All other manufacturing sites in Japan are "currently maintaining normal operations and plan to continue such operations," Sony said. But interruptions could occur depending on the availability of raw materials, components and power.

The company, which makes the Vaio personal computer and PlayStation 3 video game console, said none of its employees were killed in the magnitude quake -- the worst in Japan's history -- and the enormous tsunami that followed.

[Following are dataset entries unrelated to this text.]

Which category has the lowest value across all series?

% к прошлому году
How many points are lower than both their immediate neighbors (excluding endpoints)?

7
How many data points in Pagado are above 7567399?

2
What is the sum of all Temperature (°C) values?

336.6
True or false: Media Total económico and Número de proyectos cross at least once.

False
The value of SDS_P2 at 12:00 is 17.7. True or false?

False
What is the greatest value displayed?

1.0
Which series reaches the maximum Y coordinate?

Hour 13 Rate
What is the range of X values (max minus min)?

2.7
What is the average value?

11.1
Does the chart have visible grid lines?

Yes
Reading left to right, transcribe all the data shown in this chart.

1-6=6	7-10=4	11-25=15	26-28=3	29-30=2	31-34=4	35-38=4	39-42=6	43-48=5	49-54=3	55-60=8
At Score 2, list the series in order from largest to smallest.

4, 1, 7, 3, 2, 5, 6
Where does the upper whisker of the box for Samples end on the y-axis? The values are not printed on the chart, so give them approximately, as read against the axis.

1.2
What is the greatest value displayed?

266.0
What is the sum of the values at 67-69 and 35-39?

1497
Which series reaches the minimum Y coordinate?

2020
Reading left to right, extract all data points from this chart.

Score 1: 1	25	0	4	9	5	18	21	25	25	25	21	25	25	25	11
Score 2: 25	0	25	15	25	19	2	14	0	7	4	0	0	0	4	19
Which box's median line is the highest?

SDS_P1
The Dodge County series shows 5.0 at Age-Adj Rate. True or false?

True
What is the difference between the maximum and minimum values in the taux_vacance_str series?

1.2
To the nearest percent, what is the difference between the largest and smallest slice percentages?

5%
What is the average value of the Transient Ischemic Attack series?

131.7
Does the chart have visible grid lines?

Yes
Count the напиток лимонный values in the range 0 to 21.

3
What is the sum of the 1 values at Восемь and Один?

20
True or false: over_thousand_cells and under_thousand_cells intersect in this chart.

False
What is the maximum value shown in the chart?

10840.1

The vast array of products made by Tokyo-based Sony -- like its PlayStation 3 game console -- have made the company famous worldwide with consumers. The iconic company became a household name with its Walkman portable music players in the 1980s, which transformed the electronics industry.

All told, police estimate around 18,400 people died from the quake and tsunami. More than 15,000 deaths are likely in Miyagi, the prefecture that took the full impact of the wave.